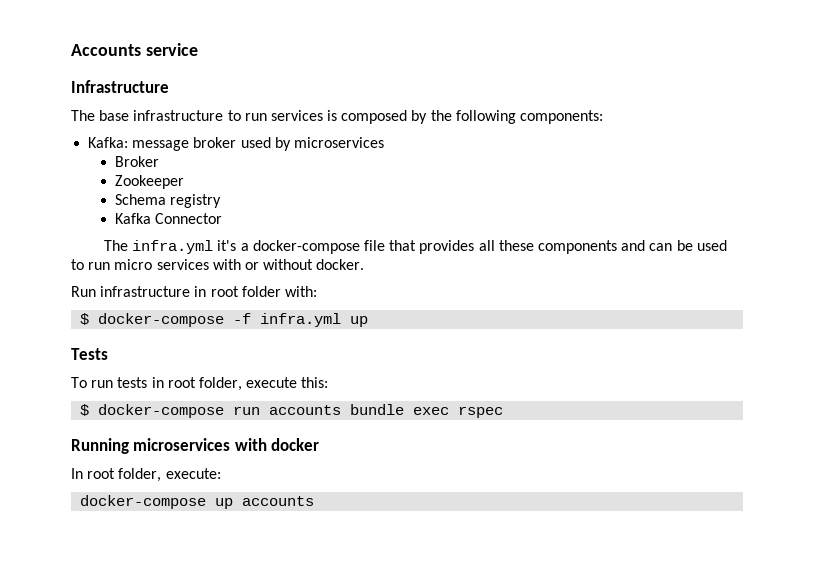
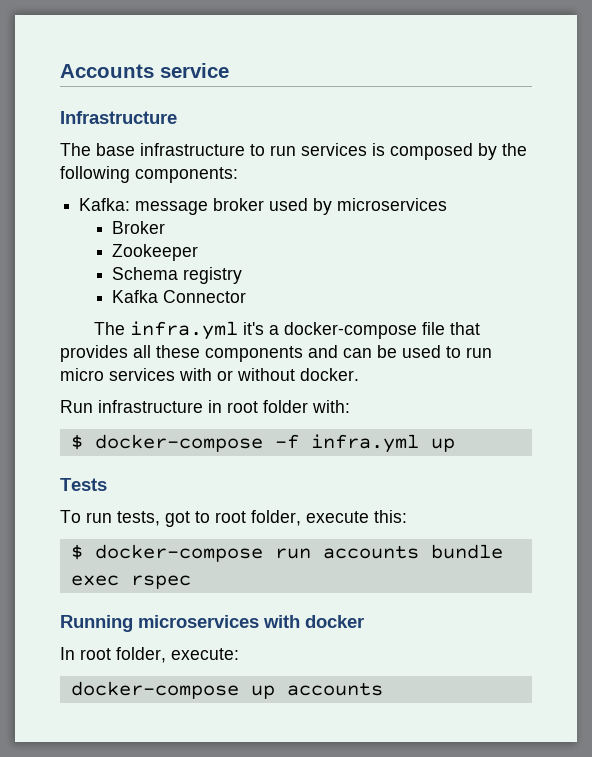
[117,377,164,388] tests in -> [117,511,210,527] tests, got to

++++++++++

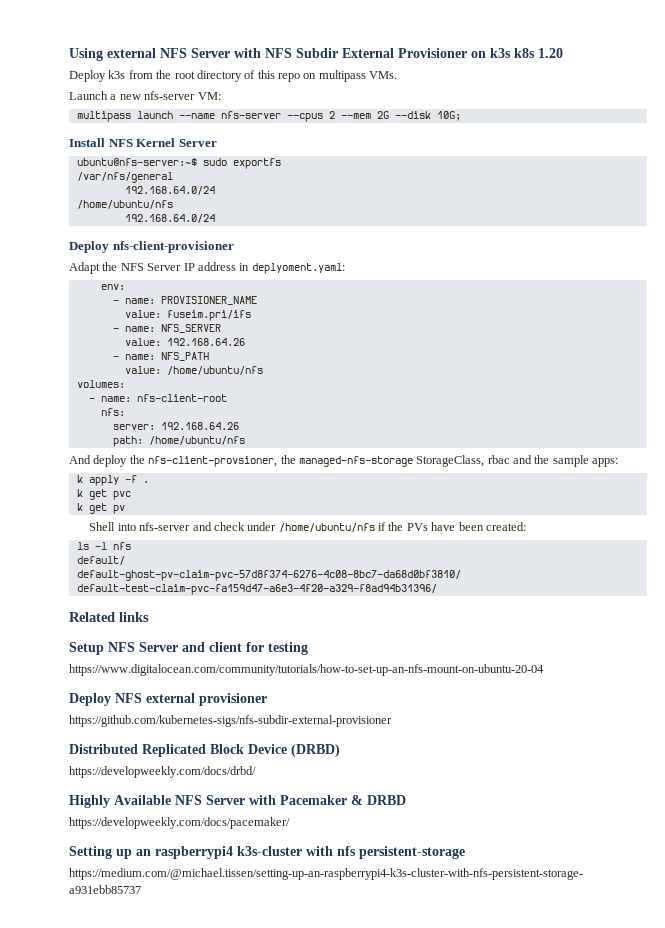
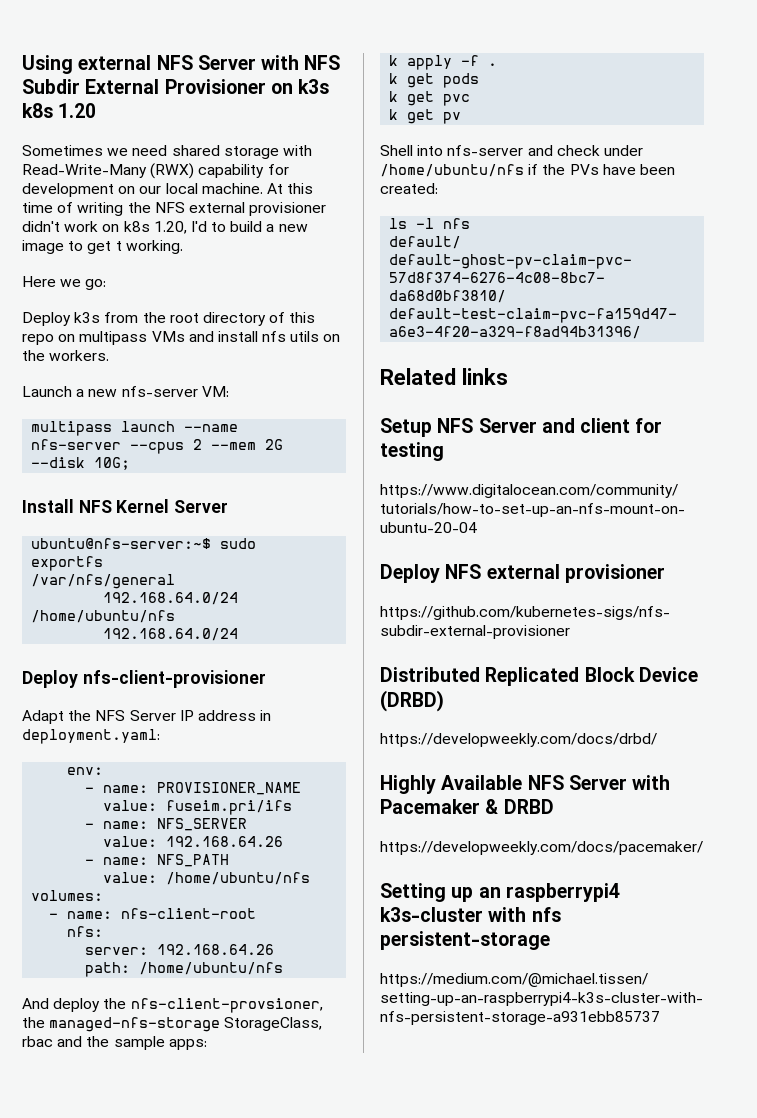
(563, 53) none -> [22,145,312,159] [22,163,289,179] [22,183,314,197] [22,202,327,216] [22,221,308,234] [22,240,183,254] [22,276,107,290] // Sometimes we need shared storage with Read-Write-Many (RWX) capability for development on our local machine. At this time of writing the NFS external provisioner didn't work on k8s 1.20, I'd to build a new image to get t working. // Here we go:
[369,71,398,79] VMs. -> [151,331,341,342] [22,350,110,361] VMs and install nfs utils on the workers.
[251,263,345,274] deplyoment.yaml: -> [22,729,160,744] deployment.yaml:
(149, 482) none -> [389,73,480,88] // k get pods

++++++++++

» **REQUEST**
Repeat exactly the lines above from the one with "[369,71,398,79] VMs. ->" up to and including the one with "(149, 482) none". No other line belongs in the reply.

» **YOUR SOLUTION**
[369,71,398,79] VMs. -> [151,331,341,342] [22,350,110,361] VMs and install nfs utils on the workers.
[251,263,345,274] deplyoment.yaml: -> [22,729,160,744] deployment.yaml:
(149, 482) none -> [389,73,480,88] // k get pods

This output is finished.